■ **Supplied passage**
----

High-value optional IEs
5G-S-TMSI
This is one of the most important optional fields. If the NG-RAN received 5G-S-TMSI from the radio interface, it should include it.
Why it matters
The AMF can use it for UE identification and AMF selection. In many practical traces, this is the quickest way for the core to associate the request with an existing UE context.
Troubleshooting value
If the AMF expected 5G-S-TMSI and it is absent, the procedure can fail. This is one of the first things to verify in service request and resume-like flows.
UE Context Request
This IE tells the AMF that the NG-RAN wants a context to be set up.
Why it matters
If present, it triggers Initial Context Setup from the AMF toward the NG-RAN.
Troubleshooting value
If the AMF never sends Initial Context Setup when expected, check whether this IE was actually present.
Allowed NSSAI
This optional IE carries slice information relevant to AMF handling and reroute logic.
Why it matters
Slice-aware AMF selection and UE processing can depend on this information in some flows.
Troubleshooting value
In network slicing issues, compare this field against the NAS Requested NSSAI / Allowed NSSAI logic and the selected AMF behavior.
AMF Set ID
This field is particularly important in reroute scenarios.
Why it matters
If present, it indicates that the message has been rerouted and the AMF should process it accordingly.
Troubleshooting value
If a Registration Request appears to land at the wrong AMF first and then gets redirected, this IE helps explain what happened.
Source to Target AMF Information Reroute
This IE appears in AMF reallocation scenarios.
Why it matters
It preserves reroute-related context when the message is redirected toward a new AMF.
Troubleshooting value
When debugging AMF reselection or rerouting, this IE can explain how context moved from the initial AMF to the target AMF.
Selected PLMN Identity
This field identifies the selected PLMN in applicable scenarios.
Why it matters
It becomes important in shared-network or multi-PLMN deployments.
Troubleshooting value
If the UE appears to be handled under the wrong PLMN context, inspect this IE together with TAI and NAS PLMN-related behavior.
Release-specific and deployment-specific optional IEs
Later releases extend Initial UE Message with optional fields such as:
- IAB Node Indication
- CE-mode-B Support Indicator
- LTE-M Indication
- EDT Session
- Authenticated Indication
- NPN Access Information
- RedCap Indication
These fields are not present in every deployment, but they matter in specialized environments such as:
- IAB
- coverage enhancement scenarios
- LTE-M / NB-IoT related deployments
- non-public networks
- RedCap deployments
For protocol databases and decoders, these optional fields should not be ignored just because they are rare. They often explain behavior that otherwise looks vendor-specific.
Common scenarios where Initial UE Message is used
1. Initial Registration
This is the classic case. The UE sends Registration Request, and the NG-RAN forwards it to the AMF in Initial UE Message.
This is the case most associate with Initial UE Message, and rightly so.
2. Registration Update while the UE is CM-IDLE
If the UE is not already in an active UE-associated NG connection, the RAN uses Initial UE Message to carry the NAS request to the AMF.
3. UE Triggered Service Request from CM-IDLE
In service request handling from CM-IDLE, the N2 step includes:
- 5G-S-TMSI
- selected PLMN / PLMN+NID
- location information
- establishment cause
- UE Context Request
These are exactly the kinds of fields you inspect in an Initial UE Message decode for service restoration.

----

■ **Given request 1**
Reproduce verbatim the lines of the entries starting with the line with "Give the centreline" and going on through the line with "road 4 (track): [(293,0),(246,218)]".

----

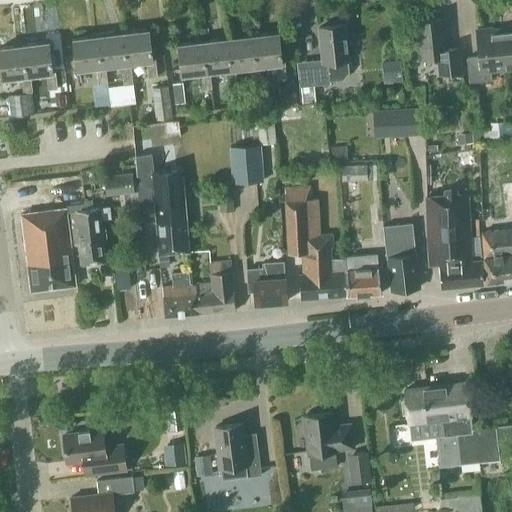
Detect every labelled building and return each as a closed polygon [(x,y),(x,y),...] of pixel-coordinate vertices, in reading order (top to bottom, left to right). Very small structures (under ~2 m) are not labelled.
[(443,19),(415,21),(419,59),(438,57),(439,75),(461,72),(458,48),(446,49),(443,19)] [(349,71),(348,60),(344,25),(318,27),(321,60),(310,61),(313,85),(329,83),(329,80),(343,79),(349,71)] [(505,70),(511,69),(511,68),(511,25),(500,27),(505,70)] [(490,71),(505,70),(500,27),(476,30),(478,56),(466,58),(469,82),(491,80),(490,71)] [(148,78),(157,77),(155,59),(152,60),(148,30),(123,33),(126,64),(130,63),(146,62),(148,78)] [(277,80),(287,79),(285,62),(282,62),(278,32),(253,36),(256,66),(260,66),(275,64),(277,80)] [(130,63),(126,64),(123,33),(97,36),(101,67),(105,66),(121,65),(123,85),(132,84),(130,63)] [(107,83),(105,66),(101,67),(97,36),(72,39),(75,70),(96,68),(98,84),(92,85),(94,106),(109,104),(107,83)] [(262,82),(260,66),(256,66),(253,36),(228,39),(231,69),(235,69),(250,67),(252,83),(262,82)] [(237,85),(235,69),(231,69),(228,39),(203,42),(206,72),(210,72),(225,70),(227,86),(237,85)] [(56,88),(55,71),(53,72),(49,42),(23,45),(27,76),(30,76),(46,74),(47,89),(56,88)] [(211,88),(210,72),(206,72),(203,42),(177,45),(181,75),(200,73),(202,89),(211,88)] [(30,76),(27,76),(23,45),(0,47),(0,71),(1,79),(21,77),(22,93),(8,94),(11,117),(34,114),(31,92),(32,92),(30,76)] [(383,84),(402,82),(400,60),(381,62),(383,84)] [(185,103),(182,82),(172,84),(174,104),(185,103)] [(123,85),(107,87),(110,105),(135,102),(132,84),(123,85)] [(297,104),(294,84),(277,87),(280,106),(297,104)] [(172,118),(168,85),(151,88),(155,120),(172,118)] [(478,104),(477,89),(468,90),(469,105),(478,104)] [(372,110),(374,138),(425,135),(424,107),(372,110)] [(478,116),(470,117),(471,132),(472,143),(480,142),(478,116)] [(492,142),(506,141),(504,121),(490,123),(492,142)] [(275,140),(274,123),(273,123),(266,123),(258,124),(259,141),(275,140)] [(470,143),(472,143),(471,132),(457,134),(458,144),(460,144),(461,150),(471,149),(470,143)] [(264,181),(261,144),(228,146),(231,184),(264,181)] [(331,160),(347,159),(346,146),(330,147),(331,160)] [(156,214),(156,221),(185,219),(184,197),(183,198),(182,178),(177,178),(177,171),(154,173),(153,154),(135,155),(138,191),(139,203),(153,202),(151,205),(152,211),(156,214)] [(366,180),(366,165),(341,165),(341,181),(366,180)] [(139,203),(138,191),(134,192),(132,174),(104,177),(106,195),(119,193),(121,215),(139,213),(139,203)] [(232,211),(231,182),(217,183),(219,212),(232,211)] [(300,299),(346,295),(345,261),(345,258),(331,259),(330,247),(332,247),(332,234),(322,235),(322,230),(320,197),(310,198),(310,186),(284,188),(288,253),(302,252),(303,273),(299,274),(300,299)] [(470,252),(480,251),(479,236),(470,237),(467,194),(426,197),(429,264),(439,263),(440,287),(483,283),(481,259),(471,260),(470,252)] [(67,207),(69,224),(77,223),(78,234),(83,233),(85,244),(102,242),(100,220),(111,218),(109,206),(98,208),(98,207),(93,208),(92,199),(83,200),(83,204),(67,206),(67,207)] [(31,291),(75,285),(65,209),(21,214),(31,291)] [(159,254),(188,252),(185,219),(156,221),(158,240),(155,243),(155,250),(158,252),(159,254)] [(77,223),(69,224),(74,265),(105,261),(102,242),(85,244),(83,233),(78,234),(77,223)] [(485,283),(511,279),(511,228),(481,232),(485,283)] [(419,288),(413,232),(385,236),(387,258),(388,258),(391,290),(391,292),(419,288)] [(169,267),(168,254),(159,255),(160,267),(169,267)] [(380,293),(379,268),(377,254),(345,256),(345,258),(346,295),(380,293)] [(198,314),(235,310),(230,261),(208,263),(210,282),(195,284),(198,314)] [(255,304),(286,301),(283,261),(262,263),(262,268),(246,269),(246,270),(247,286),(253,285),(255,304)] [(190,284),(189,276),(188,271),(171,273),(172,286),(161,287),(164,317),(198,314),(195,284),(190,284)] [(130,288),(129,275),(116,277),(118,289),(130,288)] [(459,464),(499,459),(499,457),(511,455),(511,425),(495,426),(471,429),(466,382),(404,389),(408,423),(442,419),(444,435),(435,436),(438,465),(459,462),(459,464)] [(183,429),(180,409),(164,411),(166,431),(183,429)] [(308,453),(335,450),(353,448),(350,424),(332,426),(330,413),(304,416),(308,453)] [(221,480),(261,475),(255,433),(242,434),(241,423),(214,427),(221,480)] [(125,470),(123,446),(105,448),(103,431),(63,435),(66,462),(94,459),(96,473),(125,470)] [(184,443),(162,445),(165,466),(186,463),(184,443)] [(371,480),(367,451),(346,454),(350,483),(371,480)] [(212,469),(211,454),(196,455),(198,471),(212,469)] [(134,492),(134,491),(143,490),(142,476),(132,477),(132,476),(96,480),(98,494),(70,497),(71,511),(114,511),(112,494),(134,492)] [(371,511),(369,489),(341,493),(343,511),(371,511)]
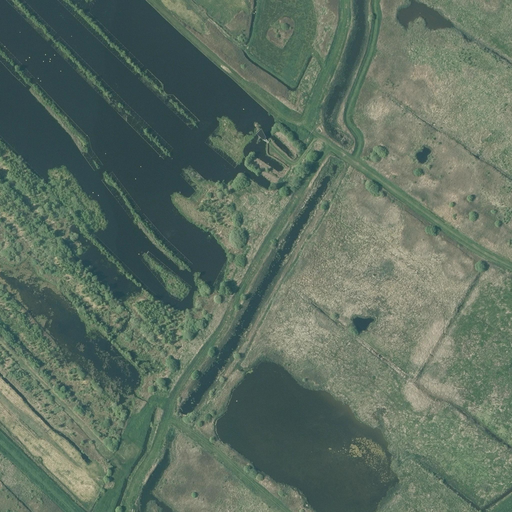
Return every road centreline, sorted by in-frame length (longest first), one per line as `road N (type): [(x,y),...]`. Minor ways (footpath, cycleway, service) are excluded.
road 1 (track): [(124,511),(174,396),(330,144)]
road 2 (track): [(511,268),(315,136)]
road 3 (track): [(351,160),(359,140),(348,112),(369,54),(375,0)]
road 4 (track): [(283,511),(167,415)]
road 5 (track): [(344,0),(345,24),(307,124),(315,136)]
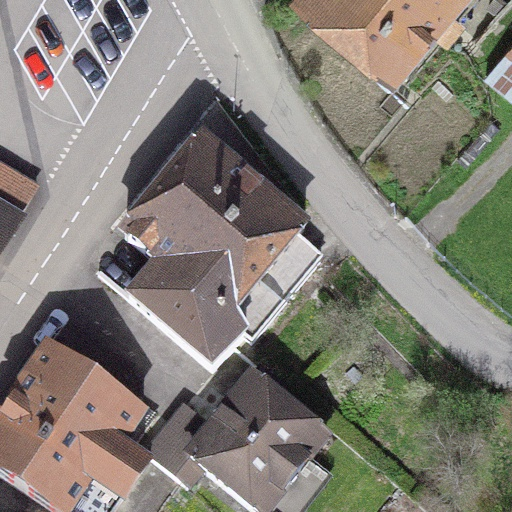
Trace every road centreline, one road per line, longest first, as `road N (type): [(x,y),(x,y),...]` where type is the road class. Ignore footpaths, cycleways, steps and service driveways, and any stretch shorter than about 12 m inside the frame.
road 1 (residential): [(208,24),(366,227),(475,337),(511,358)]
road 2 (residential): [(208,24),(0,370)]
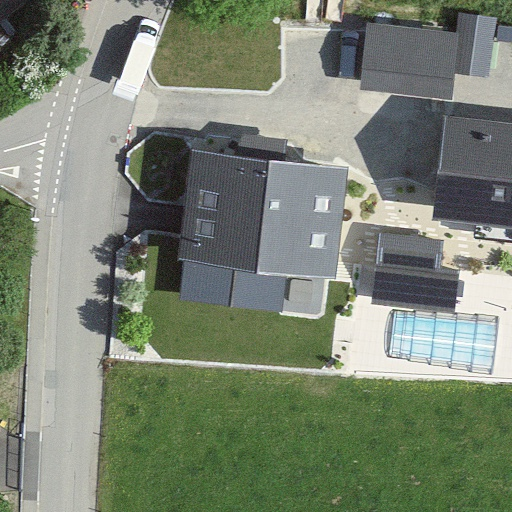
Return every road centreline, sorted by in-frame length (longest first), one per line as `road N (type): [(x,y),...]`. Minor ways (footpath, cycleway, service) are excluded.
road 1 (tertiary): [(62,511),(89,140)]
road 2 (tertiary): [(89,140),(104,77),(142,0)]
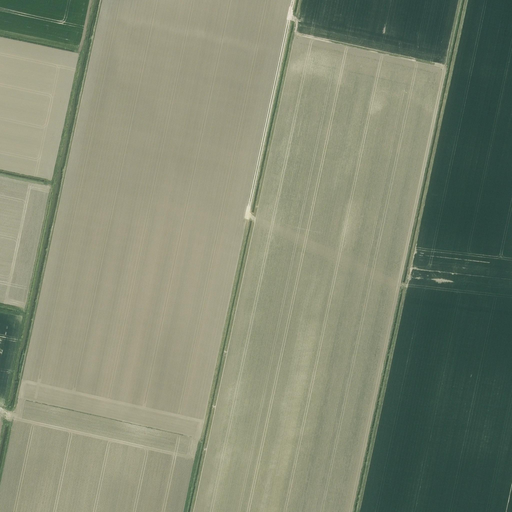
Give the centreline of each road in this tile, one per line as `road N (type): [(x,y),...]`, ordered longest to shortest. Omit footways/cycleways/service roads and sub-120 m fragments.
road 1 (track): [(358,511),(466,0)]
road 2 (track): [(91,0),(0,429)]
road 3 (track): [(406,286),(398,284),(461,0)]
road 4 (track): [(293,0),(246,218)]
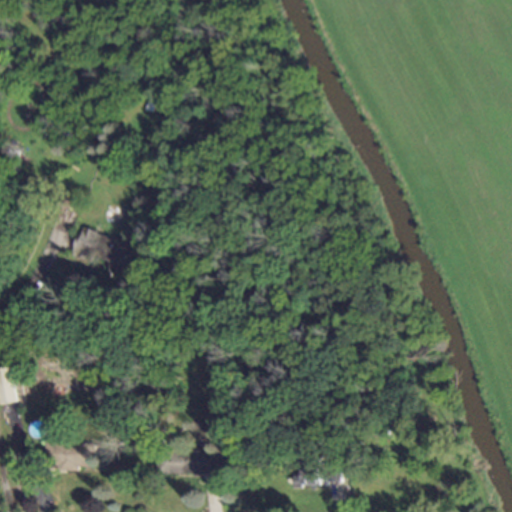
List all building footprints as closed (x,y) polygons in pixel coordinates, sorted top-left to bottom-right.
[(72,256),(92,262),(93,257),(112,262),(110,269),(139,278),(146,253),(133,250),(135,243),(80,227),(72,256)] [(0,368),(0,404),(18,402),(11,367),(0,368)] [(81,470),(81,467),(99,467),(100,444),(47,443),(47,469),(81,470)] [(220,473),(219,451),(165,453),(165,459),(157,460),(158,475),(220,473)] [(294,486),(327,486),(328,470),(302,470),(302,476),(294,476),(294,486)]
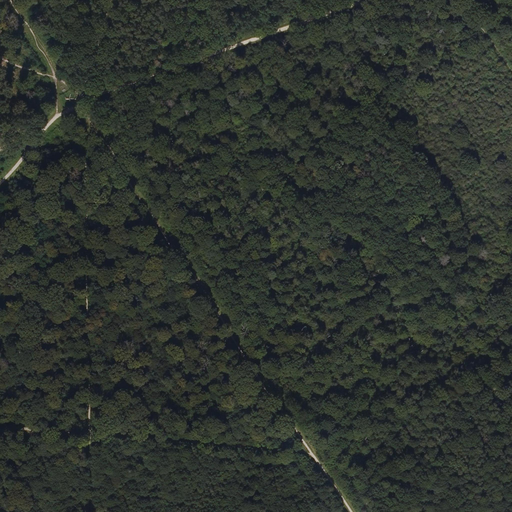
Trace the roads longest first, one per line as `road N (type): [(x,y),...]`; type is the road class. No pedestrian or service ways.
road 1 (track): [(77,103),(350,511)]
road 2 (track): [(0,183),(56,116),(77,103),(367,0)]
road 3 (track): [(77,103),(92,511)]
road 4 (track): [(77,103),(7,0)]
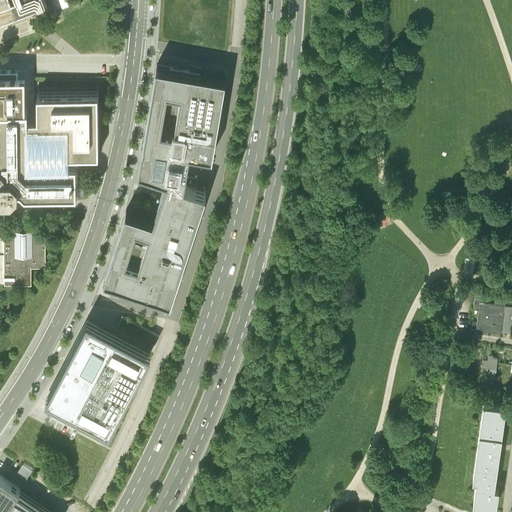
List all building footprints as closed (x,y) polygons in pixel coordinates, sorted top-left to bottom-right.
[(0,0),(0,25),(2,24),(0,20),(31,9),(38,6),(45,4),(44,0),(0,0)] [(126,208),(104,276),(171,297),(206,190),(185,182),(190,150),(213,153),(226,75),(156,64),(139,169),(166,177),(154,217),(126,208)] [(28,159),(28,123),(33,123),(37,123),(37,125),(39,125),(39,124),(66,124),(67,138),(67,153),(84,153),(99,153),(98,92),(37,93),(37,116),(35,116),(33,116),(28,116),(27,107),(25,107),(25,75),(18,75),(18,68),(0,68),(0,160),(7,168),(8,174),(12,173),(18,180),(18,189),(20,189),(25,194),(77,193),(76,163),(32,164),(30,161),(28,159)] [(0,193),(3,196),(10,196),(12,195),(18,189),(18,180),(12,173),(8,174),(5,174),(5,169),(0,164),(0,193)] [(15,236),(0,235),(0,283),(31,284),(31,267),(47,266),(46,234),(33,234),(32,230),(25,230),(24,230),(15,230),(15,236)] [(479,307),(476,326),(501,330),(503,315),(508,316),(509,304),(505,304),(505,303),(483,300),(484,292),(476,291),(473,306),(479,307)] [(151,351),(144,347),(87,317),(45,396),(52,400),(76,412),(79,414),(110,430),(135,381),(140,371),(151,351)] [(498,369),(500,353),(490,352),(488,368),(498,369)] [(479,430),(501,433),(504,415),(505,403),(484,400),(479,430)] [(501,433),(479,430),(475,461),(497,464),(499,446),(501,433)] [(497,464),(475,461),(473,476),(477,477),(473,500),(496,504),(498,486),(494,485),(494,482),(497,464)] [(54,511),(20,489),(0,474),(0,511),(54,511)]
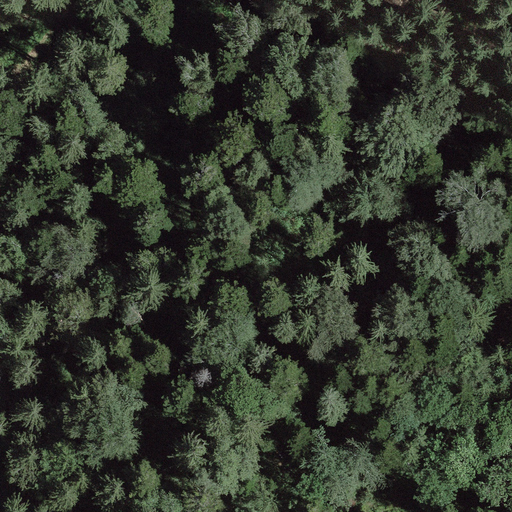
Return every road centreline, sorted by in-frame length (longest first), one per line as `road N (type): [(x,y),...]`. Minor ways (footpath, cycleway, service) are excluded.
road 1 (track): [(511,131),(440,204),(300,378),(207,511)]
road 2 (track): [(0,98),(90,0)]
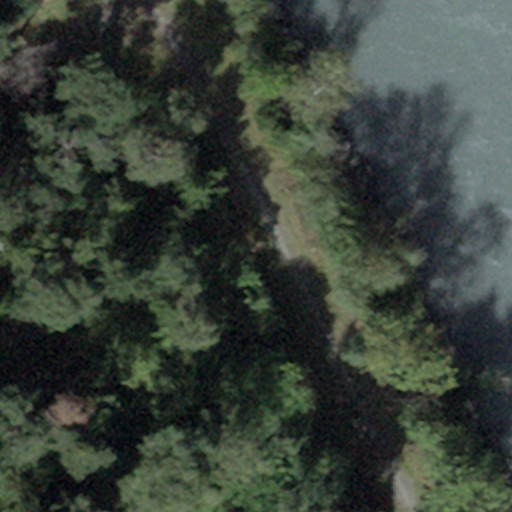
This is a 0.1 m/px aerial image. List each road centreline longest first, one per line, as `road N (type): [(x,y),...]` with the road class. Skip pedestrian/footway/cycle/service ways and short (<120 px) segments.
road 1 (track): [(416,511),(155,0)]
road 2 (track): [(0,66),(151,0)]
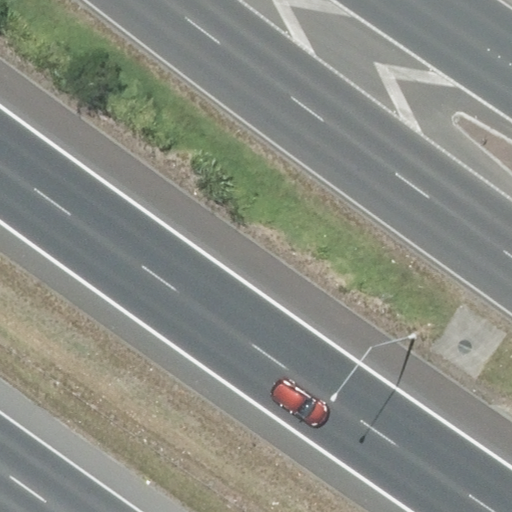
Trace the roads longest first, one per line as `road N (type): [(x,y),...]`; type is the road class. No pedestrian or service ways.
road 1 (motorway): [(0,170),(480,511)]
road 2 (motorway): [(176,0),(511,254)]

----

■ **Given request 2**
Rewrite the optional-IE passage starting with "High-value optional IEs" and going on through "to be set up.", switching every "AMF" to "MME".

■ **Answer 1**
Give the centreline of each road in this tile, one per line as `road N (type): [(x,y),...]`, ordered longest to shortest. Omit footways/cycleways/service roads and sub-120 m fragments.
road 1 (track): [(358,511),(466,0)]
road 2 (track): [(91,0),(0,429)]
road 3 (track): [(406,286),(398,284),(461,0)]
road 4 (track): [(293,0),(246,218)]

■ **Answer 2**
High-value optional IEs
5G-S-TMSI
This is one of the most important optional fields. If the NG-RAN received 5G-S-TMSI from the radio interface, it should include it.
Why it matters
The MME can use it for UE identification and MME selection. In many practical traces, this is the quickest way for the core to associate the request with an existing UE context.
Troubleshooting value
If the MME expected 5G-S-TMSI and it is absent, the procedure can fail. This is one of the first things to verify in service request and resume-like flows.
UE Context Request
This IE tells the MME that the NG-RAN wants a context to be set up.